A generation ago, legal divorce was almost unheard of among adults over fifty. Instead, many people of that age obtained informal “Irish divorces.” Husbands and wives with marital problems, because of an empty nest, an affair, a gradual growing apart, or other issues, remained married but lived separate lives, and sometimes even lived in separate households. Divorce was much less socially acceptable then, and many wives were economically dependent on their husbands.

Times change, and over two-thirds of Americans now believe that divorce is morally acceptable. Furthermore, although the issue still stirs considerable debate, many wives are no longer economically dependent on their husbands.

So, it is not surprising that the divorce rate among couples over fifty has doubled since 1990, even though the divorce rate among other age groups has leveled off or even gone down in the last twenty-five years. These late-in-life divorces, or “grey divorces,” often involve issues and disputes far different from the ones encountered by younger couples. What is the best way to deal with these issues?

Child Custody

People over fifty rarely have minor children, but there are still child custody issues to resolve, either outside or inside a courtroom.

According to Steven Fernandez, a Los Angeles based family law attorney at Fernandez & Karney, “Adult children do not always deal with a parental divorce very well. Whereas many young children tend to heal quickly after suffering through an emotional trauma, older people are less able to quickly bounce back.” Moreover, older children have a lifetime of family memories and, as the years roll by, many of them only recall the good things that happened. Older children are also often concerned about their inheritance and what will become of future events. For example, instead of a time of celebration, a grandchild’s college graduation becomes a chess match, because Mom cannot be in the same room with Dad.

Legally, although it is technically a separate matter, grandparent access is frequently an issue in grey divorces, because adult children sometimes express anger at their divorcing parents by withholding grandchild visitation, especially if the children “blame” one of their parents for the divorce. In these instances, there is a legal presumption in California that parents always act in their children’s best interests, and if they do not allow their children to see their grandparents they have a good reason for the denial.

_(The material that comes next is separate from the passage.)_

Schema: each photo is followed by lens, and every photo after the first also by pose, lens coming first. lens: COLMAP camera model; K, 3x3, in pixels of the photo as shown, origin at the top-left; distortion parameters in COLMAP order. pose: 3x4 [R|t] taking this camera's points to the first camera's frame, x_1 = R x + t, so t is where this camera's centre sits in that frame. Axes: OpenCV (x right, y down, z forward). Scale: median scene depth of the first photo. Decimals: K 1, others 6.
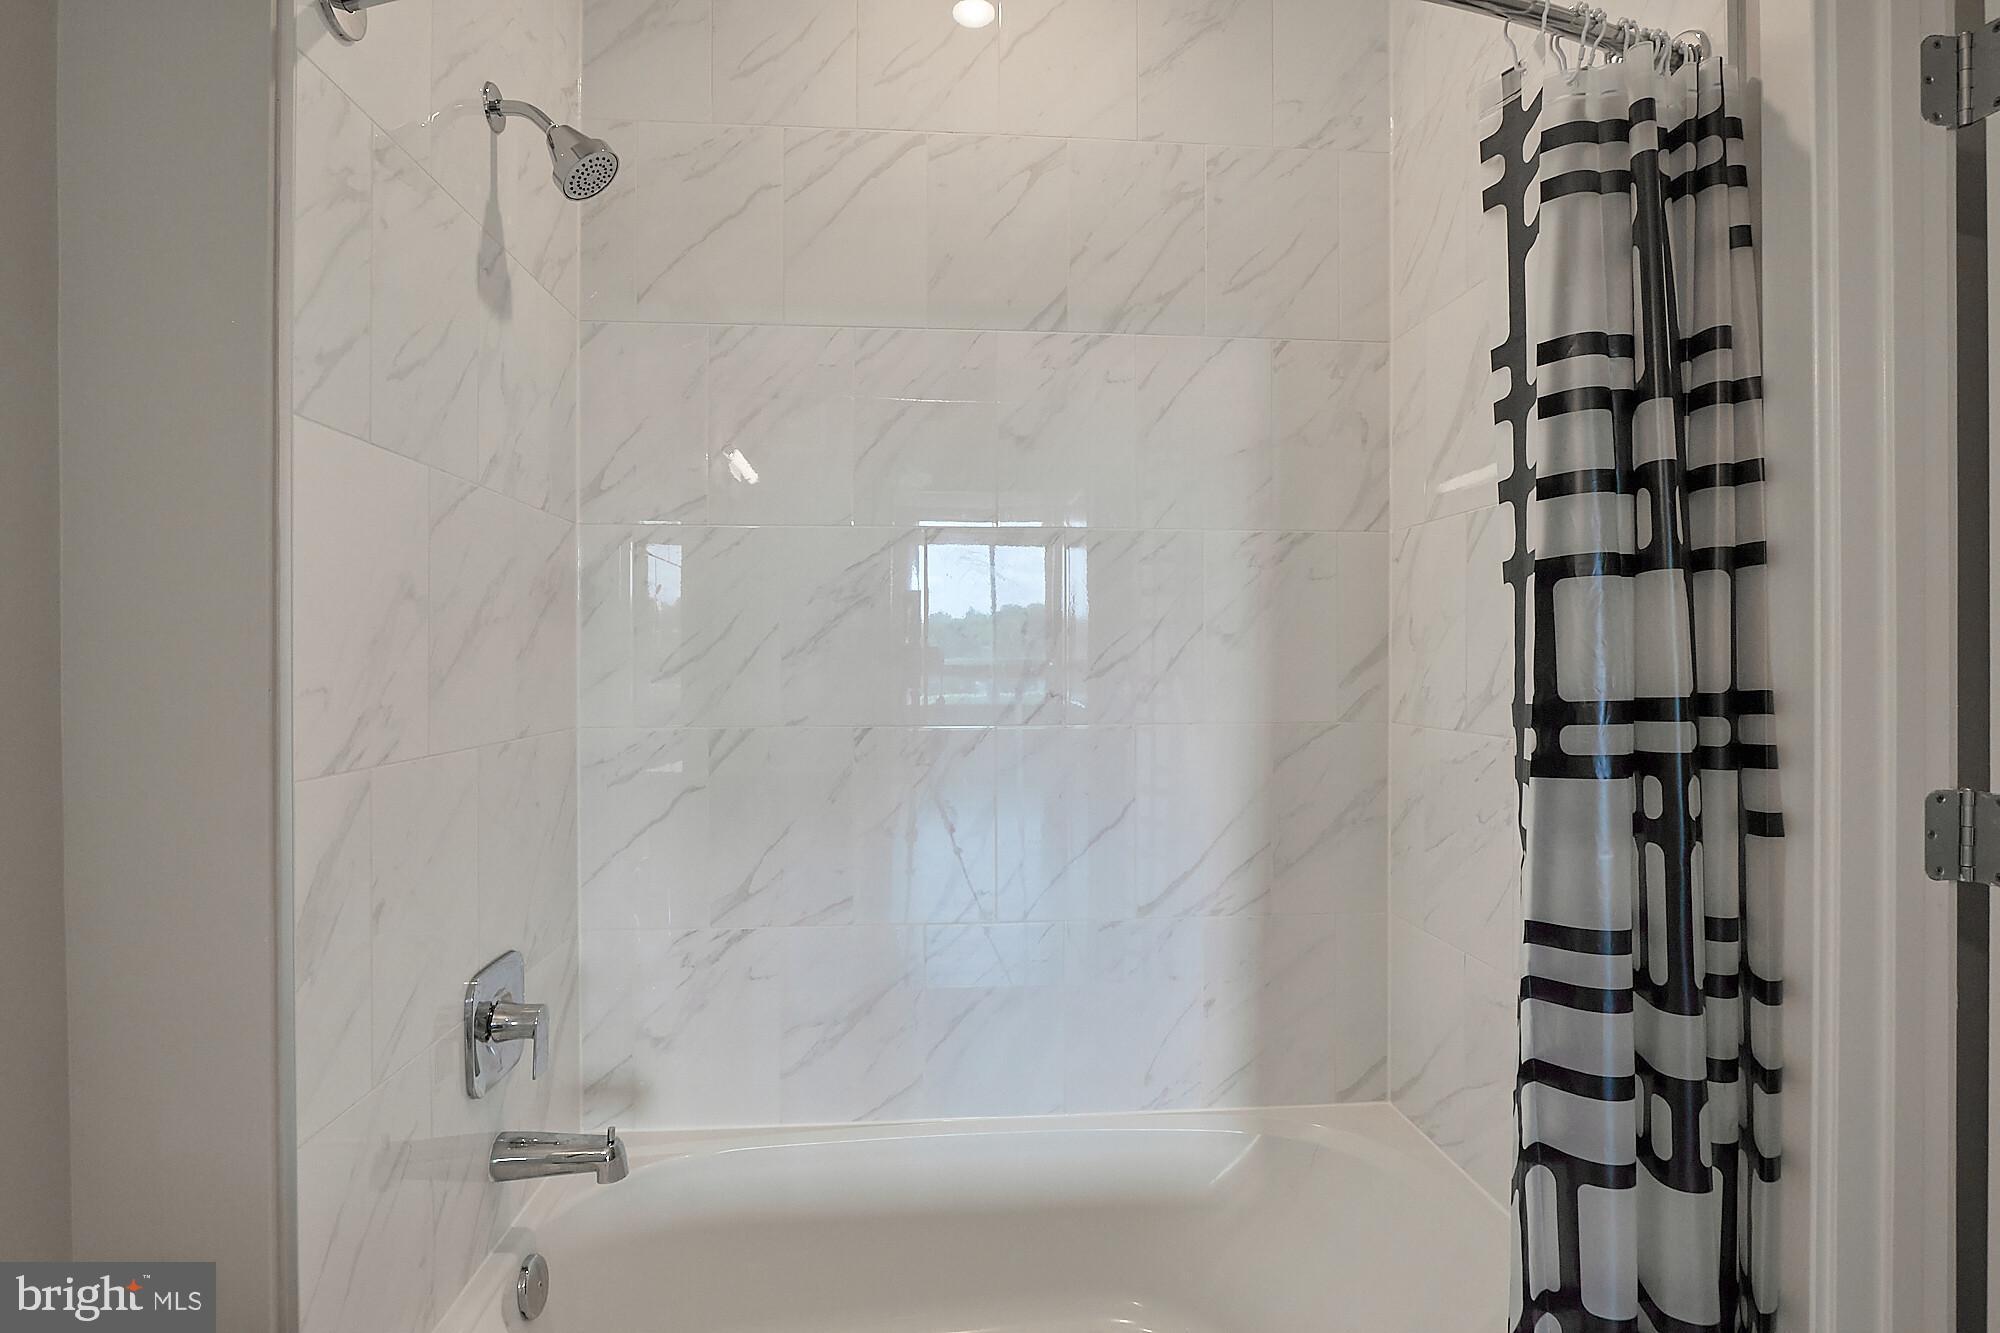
lens RADIAL K [[974.9, 0, 1000.4], [0, 974.9, 660.4], [0, 0, 1]] dist [-0.015667, 0.000519]
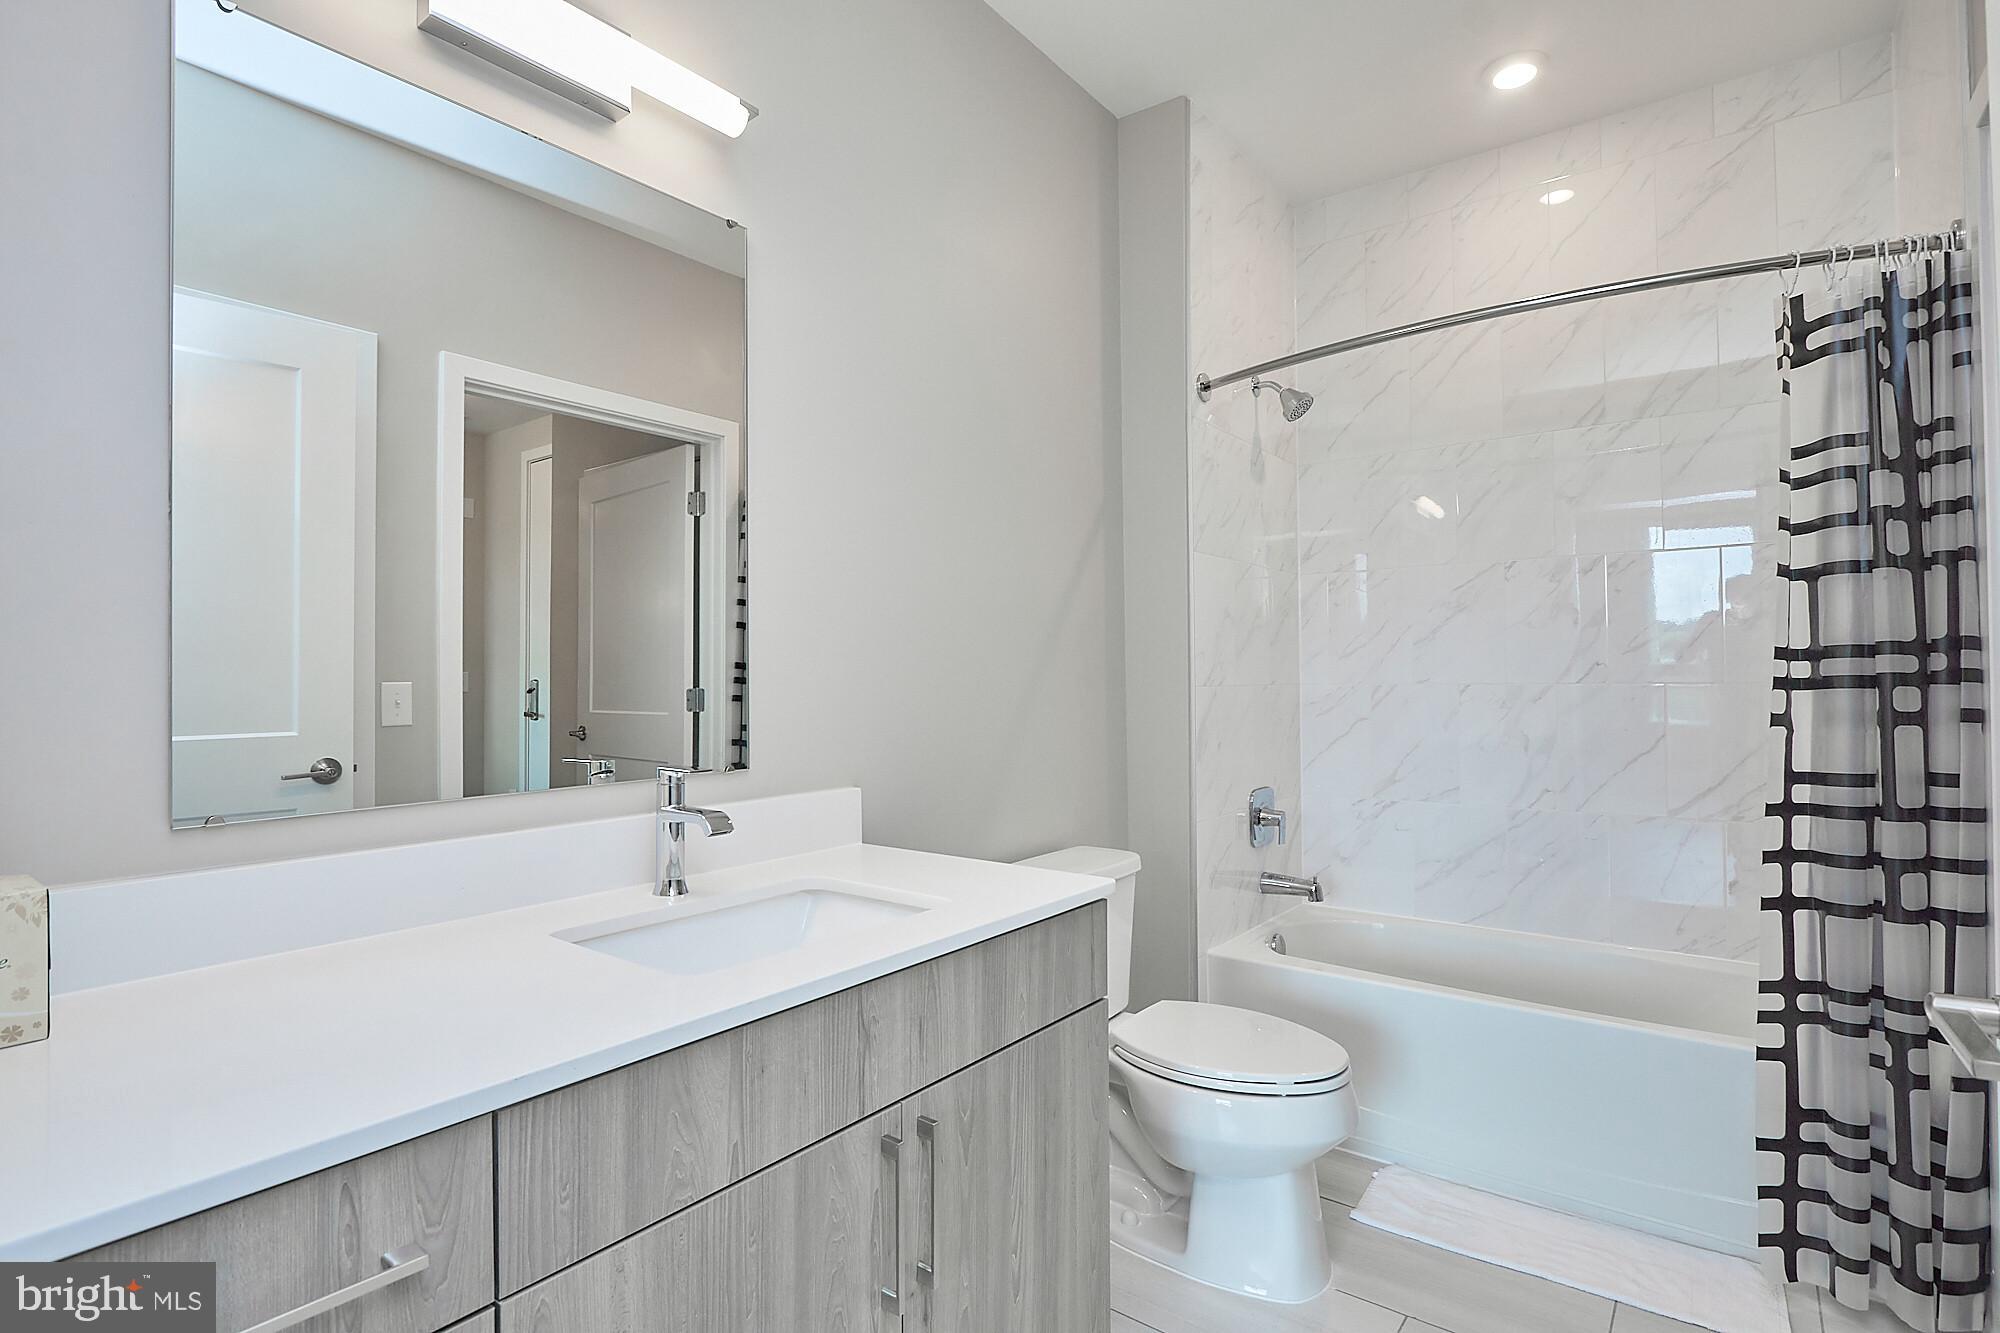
lens RADIAL K [[974.9, 0, 1000.4], [0, 974.9, 660.4], [0, 0, 1]] dist [-0.015667, 0.000519]
pose [[0.749205, -0.015813, -0.662149, 0.600075], [0.004798, 0.999818, -0.018449, 0.089773], [0.662321, 0.010645, 0.749145, -1.260583]]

To rebut this presumption, the grandparents must establish that contact is in the children’s best interests. To perform this evaluation, the judge will consider:

  • Children’s health,
  • History of domestic violence and/or substance abuse,
  • Children’s preference (if over 14), and
  • Prior nature of the relationship between grandchildren and grandparents.

That last factor is arguably the most significant one, and to assist in the determination, a judge often orders a social services investigation and appoints a guardian ad litem.

Property Division

Younger couples often have practically no home equity and small retirement accounts, and the opposite is often true with regard to older couples.

Selling a home is often not an option, for emotional and/or financial reasons. If one spouse wants to keep the home, the court may divide the equity using an owelty lien for partition. Assume Husband and Wife are divorcing, their house has $100,000 in equity, and Wife wants to keep the house. If Wife is unable to pay Husband his share of the equity, the court may give Husband a $50,000 lien on the property. So, when the house is sold, he gets his share of the equity as of the date of divorce.

As a general rule, any property acquired during the marriage is community property, and that includes funds in a retirement account. Typically, the non-owner spouse of a retirement account is entitled to half the value that accumulated during the marriage. Under federal law, the non-owner spouse can usually elect a lump sum payout, retain an interest in the existing account, or roll over the balance into a new IRA or other tax-deferred account. Different rules apply in military retirement accounts.